THE TASK: Set down each of the following entries word for word, omitting the pictures.
[[ TASK INPUTS, beginning ]]
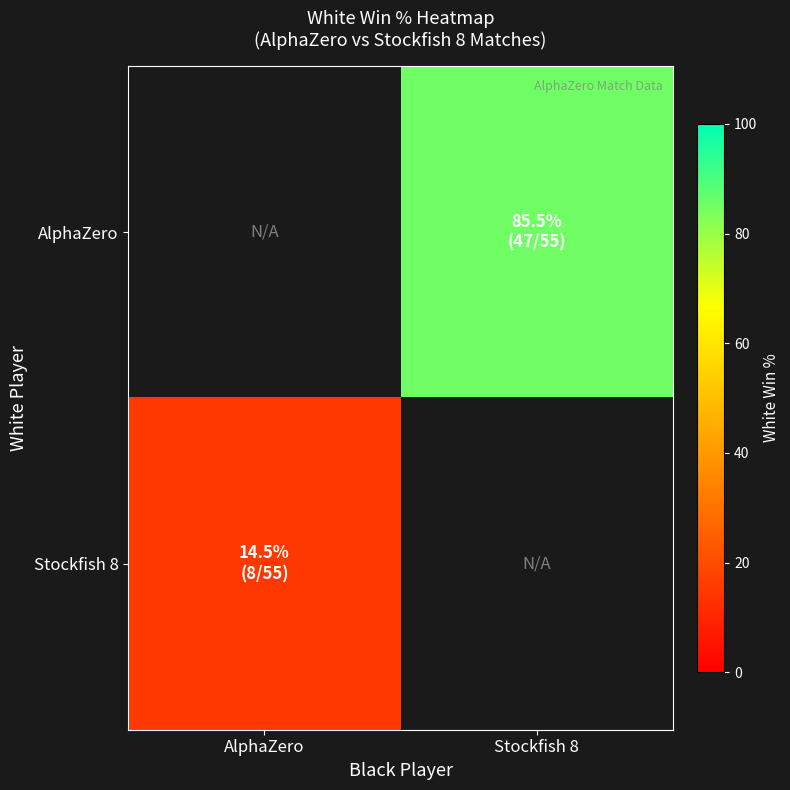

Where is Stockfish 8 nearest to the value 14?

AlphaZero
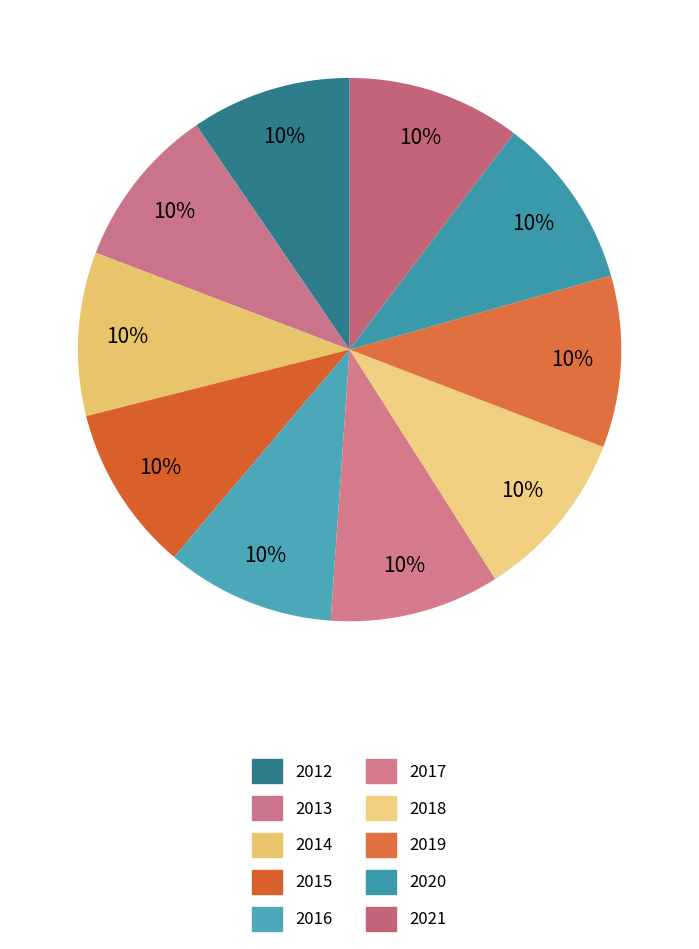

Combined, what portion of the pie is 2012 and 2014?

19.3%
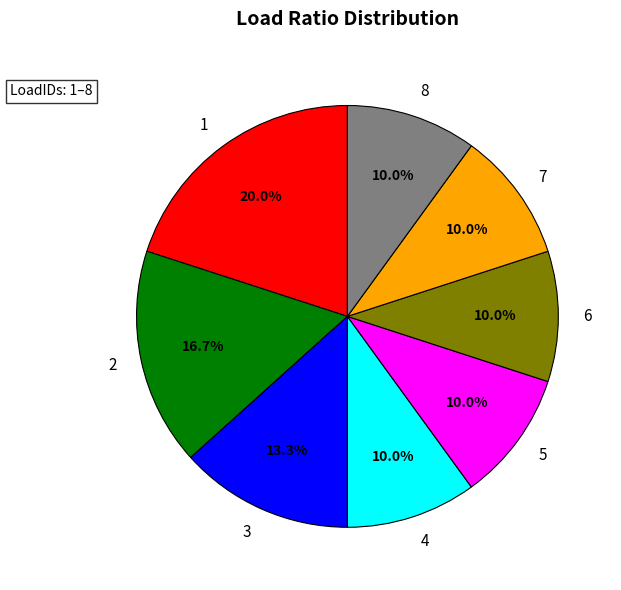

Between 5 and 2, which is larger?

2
[[ TASK INPUTS, end ]]
WRITTEN SOLUTION:
Where is Stockfish 8 nearest to the value 14?

AlphaZero

Combined, what portion of the pie is 2012 and 2014?

19.3%

Between 5 and 2, which is larger?

2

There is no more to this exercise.